# [Work task]
Reproduce the summary on active Brownian particles from "This paper demonstrates" up to and including "without attractive forces.", changing every occurrence of "phase separation" to "phase segregation".

When are active Brownian particles and run-and-tumble particles equivalent? Consequences for motility-induced phase separation

TL;DR

This paper demonstrates that active Brownian particles and run-and-tumble particles are equivalent under certain conditions, and both can undergo motility-induced phase separation driven solely by their motility parameters, highlighting a universal aspect of active matter.

Contribution

The study establishes conditions under which ABPs and RTPs are mathematically equivalent and explores the implications for phase separation in active systems.

Findings

ABPs and RTPs are equivalent when motility depends only on density.

Both systems can phase separate without attractive forces.

Equivalence breaks down when motility depends on orientation.

# [Data]
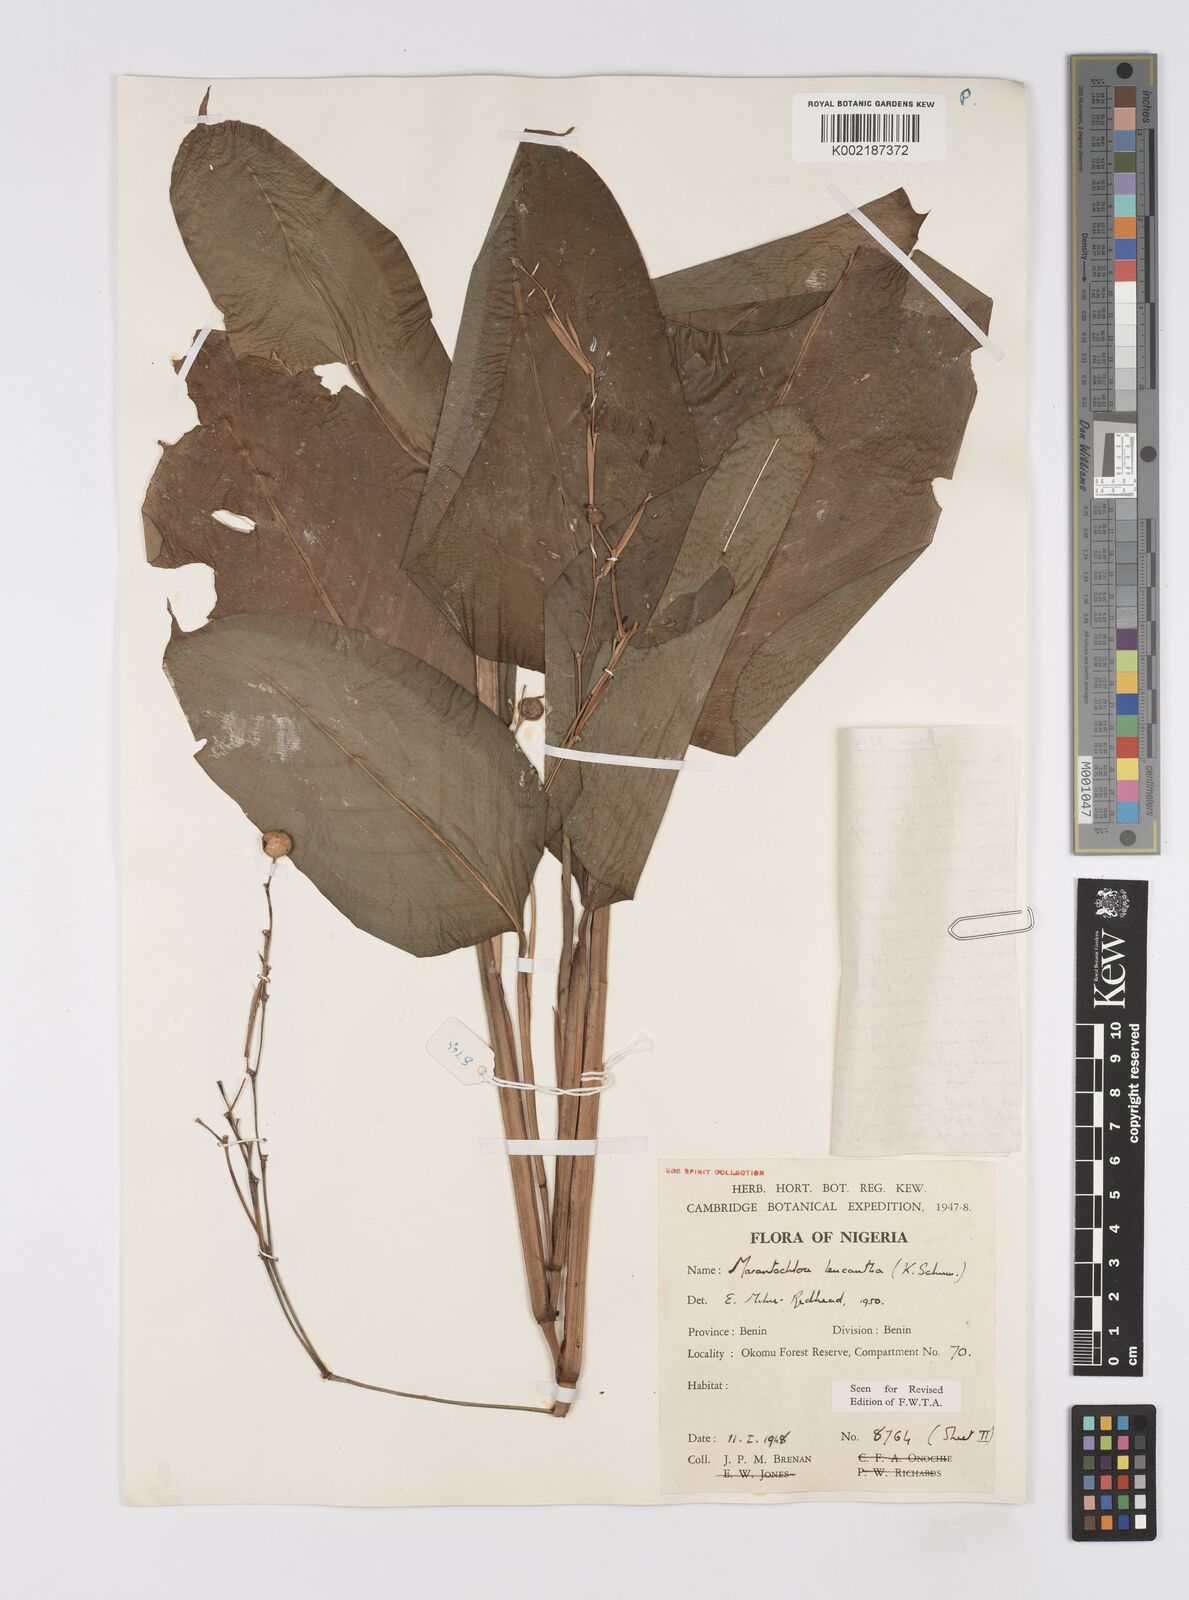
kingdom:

# [Answer section]
This paper demonstrates that active Brownian particles and run-and-tumble particles are equivalent under certain conditions, and both can undergo motility-induced phase segregation driven solely by their motility parameters, highlighting a universal aspect of active matter.

Contribution

The study establishes conditions under which ABPs and RTPs are mathematically equivalent and explores the implications for phase segregation in active systems.

Findings

ABPs and RTPs are equivalent when motility depends only on density.

Both systems can phase separate without attractive forces.